--- Passage provided ---
○ ○ ○ ○ ○ ○ ○
Re: Using the database to validate data - Mailing list pgsql-general

From Tim Clarke
Subject Re: Using the database to validate data
Date
Msg-id 55B1556D.7010807@manifest.co.uk
Whole thread Raw
In response to Re: Using the database to validate data  (Adrian Klaver <adrian.klaver@aklaver.com>)
Responses Re: Using the database to validate data  (林士博 <lin@repica.co.jp>)
Re: Using the database to validate data  (JPLapham <lapham@jandr.org>)
List pgsql-general
Shouldn't be too difficult to import those new rows into one table,
write a procedure that inserts them into the real table one by one and
logs the validation failure if any - committing good rows and rolling
back bad. In fact if you could then write the failures to a third table
with a completely relaxed (or no) validation?

Tim Clarke

On 23/07/15 21:48, Adrian Klaver wrote:
> On 07/23/2015 12:04 PM, Jon Lapham wrote:
>> On 07/23/2015 03:02 PM, Adrian Klaver wrote:
>>> http://pgloader.io/
>>
>> Ok, thanks, I'll look into pgloader's data validation abilities.
○ ○ ○ ○ ○ ○ ○
--- Material for this task ---
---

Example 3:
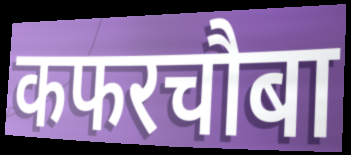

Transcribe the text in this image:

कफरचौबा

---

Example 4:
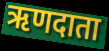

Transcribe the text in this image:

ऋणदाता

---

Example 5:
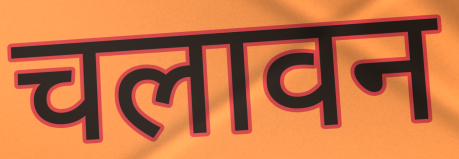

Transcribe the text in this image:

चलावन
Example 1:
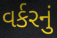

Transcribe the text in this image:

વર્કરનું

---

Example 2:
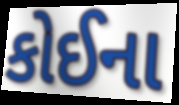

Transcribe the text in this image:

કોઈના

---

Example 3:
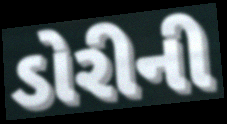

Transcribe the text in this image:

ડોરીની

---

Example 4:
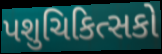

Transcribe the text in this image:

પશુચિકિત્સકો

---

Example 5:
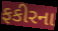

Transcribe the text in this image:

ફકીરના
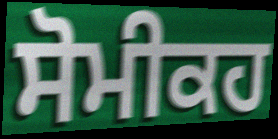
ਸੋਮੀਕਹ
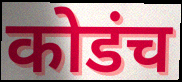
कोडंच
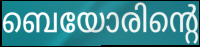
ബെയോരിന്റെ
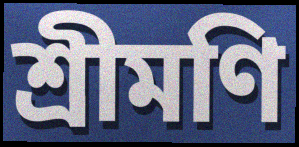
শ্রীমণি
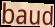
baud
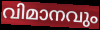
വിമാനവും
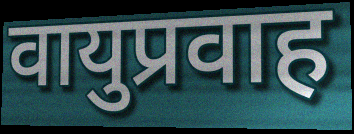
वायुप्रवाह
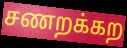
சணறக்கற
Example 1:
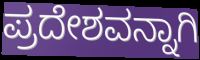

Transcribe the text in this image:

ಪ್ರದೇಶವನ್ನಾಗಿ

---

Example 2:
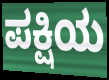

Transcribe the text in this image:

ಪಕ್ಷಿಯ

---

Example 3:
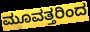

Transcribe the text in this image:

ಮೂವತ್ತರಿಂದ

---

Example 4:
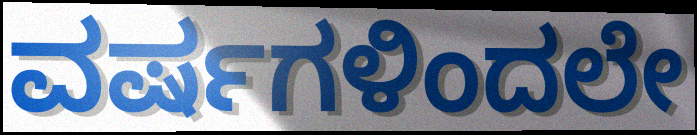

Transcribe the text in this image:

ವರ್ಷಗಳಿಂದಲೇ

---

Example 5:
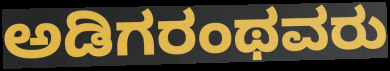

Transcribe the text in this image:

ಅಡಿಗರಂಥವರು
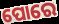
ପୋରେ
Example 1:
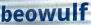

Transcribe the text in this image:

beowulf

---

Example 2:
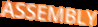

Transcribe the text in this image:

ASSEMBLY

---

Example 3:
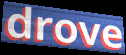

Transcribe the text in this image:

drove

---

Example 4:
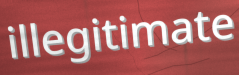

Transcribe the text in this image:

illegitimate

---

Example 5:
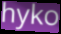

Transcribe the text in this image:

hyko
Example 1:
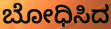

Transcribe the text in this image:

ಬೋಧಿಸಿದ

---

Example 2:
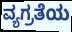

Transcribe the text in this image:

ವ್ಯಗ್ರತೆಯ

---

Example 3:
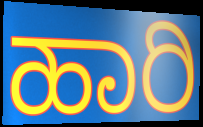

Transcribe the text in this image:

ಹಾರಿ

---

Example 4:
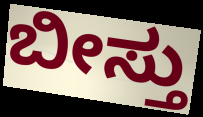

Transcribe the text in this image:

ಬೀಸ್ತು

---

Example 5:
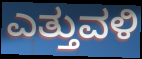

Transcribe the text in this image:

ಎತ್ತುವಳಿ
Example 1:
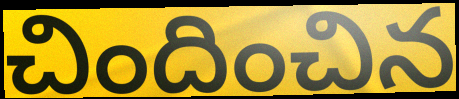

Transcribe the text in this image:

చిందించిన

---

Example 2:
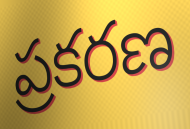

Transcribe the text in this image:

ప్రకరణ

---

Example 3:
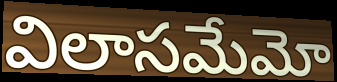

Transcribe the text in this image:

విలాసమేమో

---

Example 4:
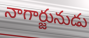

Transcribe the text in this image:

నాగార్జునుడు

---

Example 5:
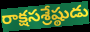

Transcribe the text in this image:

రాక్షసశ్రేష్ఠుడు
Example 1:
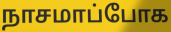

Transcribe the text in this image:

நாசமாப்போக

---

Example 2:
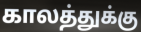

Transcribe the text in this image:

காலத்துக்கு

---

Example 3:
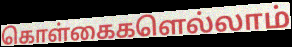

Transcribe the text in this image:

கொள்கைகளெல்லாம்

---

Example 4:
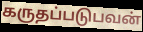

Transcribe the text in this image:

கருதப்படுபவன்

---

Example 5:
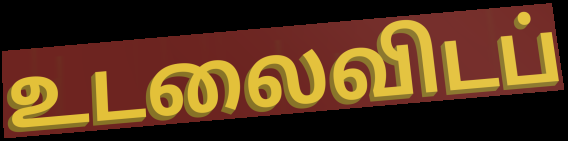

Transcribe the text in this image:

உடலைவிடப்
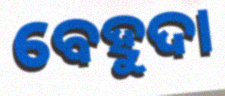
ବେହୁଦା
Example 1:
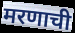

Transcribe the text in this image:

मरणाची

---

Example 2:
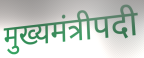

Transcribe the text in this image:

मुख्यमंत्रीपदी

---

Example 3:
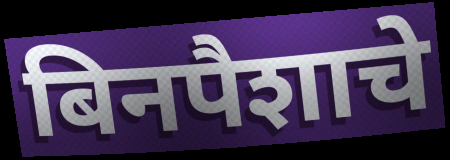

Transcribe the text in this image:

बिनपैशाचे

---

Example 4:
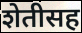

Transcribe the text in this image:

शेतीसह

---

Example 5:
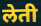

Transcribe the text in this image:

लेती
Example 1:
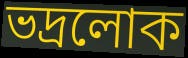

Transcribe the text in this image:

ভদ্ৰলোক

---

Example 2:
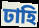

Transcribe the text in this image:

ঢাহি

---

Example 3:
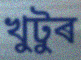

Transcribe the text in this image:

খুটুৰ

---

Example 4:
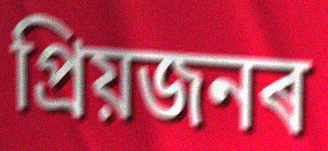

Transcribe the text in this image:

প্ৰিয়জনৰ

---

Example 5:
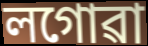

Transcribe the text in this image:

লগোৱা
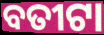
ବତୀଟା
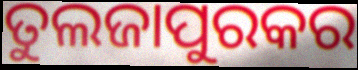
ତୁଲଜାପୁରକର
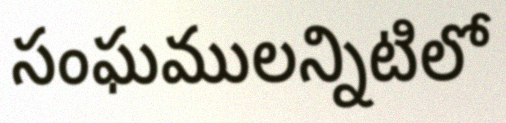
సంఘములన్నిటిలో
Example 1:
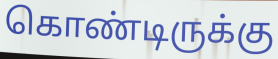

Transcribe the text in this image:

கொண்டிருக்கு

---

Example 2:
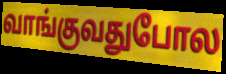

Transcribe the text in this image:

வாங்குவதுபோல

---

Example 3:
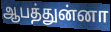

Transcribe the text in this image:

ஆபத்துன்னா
○ ○ ○ ○ ○ ○ ○
--- Exercise set ---
(a) Copy the entries word for word, from the start of the entries through the line holding "પશુચિકિત્સકો", inclusive, and leave the pictures out of your answer.
(b) Pick up the mailing-list message about using the database to validate data where it stops, and extend it.

--- Replies ---
(a)
---

Example 3:

Transcribe the text in this image:

कफरचौबा

---

Example 4:

Transcribe the text in this image:

ऋणदाता

---

Example 5:

Transcribe the text in this image:

चलावन
Example 1:

Transcribe the text in this image:

વર્કરનું

---

Example 2:

Transcribe the text in this image:

કોઈના

---

Example 3:

Transcribe the text in this image:

ડોરીની

---

Example 4:

Transcribe the text in this image:

પશુચિકિત્સકો

(b)
>>
>> However, my naive understanding of pgloader is that it is used to
>> quickly load data into a database, which is not what I am looking to do.
>> I want to validate data integrity *before* putting it into the database.
>> If there is a problem with any part of the data, I don't want any of it
>> in the database.
>
> I misunderstood, I thought you just wanted  information on the rows
> that did not get in. pgloader does this by including the rejected data
> in *.dat and the Postgres log of why it was rejected in *.log.
>
> <Thinking out loud, not tested>
>
> I could still see making use of this by using the --before
> <file_name>, where file_name contains a CREATE TEMPORARY TABLE
> some_table script that mimics the permanent table. Then it would load
> against the temporary table, write out any errors and then drop the
> table at the end. This would not put data into the permanent table on
> complete success though. That would require some magic in AFTER LOAD
> EXECUTE that I have not come up with yet:)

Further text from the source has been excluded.